Sunday, July 12, 2015

Morse Code and Caravaggio

When you think of Samuel F. B. Morse, inventor of the Morse Code, you might imagine hawk-nosed old men in sleeve garters and green visors bent over dusty brass telegraph keys, tapping out passionless messages.

Brother dead. Stop. Farm destroyed. Stop.

That sort of thing.

But did you know that before Samuel Morse developed his code, he was an accomplished painter? About four or five years before developing and patenting his Code, he painted his "Gallery of the Louvre," in which he imagines all the greatest paintings of the Louvre assembled in one room for artists to study.



Go ahead. Click on the picture and open it up. How many masterpieces can you recognize? You should be able to see the Mona Lisa in the bottom row, centered. Can you spot the Caravaggio?

Here it is:


Do you recognize it? No? How about now?



The Fortune Teller (1595) has been part of the Louvre's collection since the 17th century, when it was acquired for Louis XIV of France. The painting was originally commissioned by Caravaggio's patron, Cardinal Francesco Maria Borbone del Monte, and is Caravaggio's second version of the work (and the better of the two, in my opinion). The first, painted the year before, was acquired by the wealthy banker Vincenzo Giustiniani for a mere eight scudi. (To give you an idea of the relative value, Caravaggio was paying 12 scudi per month in rent ten years later.)

What really struck me about Samuel Morse's work is that he recognizes the mastery of Caravaggio's work at a time when Caravaggio had, in the minds of many critics, become an obscure if not irrelevant Baroque artist.

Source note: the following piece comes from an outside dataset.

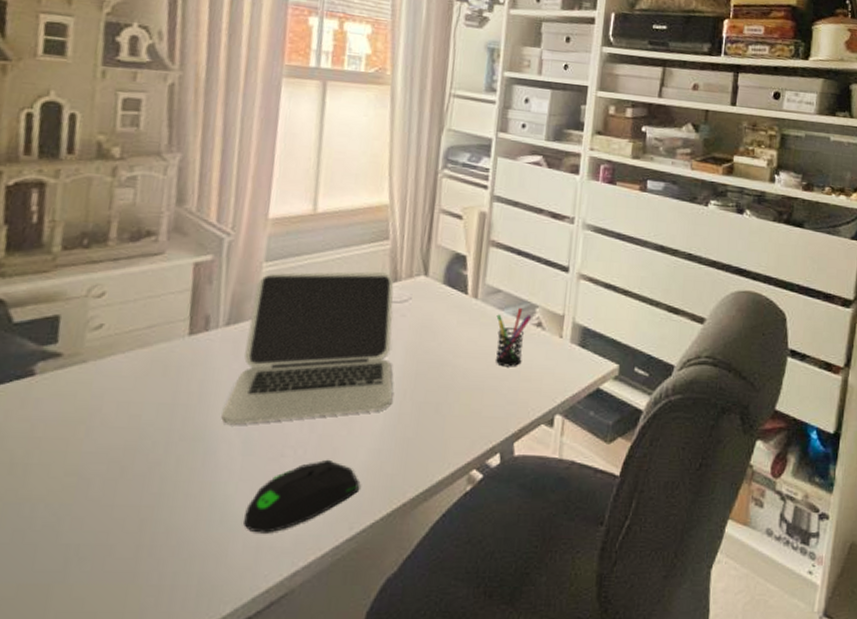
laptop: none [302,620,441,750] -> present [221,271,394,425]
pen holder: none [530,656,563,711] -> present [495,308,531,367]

To give you an idea, I quote an LA Times article from 1985:
An 18th-Century ranking of 57 leading artists topped by Peter Paul Rubens put Caravaggio fifth from the last. Even 19th-Century romantics who should have been attracted to his energy and individualism were put off by his apparent lack of ethical goodness. The critic John Ruskin put Caravaggio among "the worshipers of the depraved."
It is only since the 1950s, really, that Caravaggio has been restored to his rightful eminence as one of the greatest painters of all time.

So it is satisfying for me to imagine Samuel Morse choosing this painting of Caravaggio's from all of the best works of the Louvre for his "dream" gallery, despite Caravaggio's critics.

If you'd like to see Morse's "Gallery of the Louvre" up close, the Seattle Art Museum will be exhibiting the painting from September 16, 2015 – Jan 10, 2016.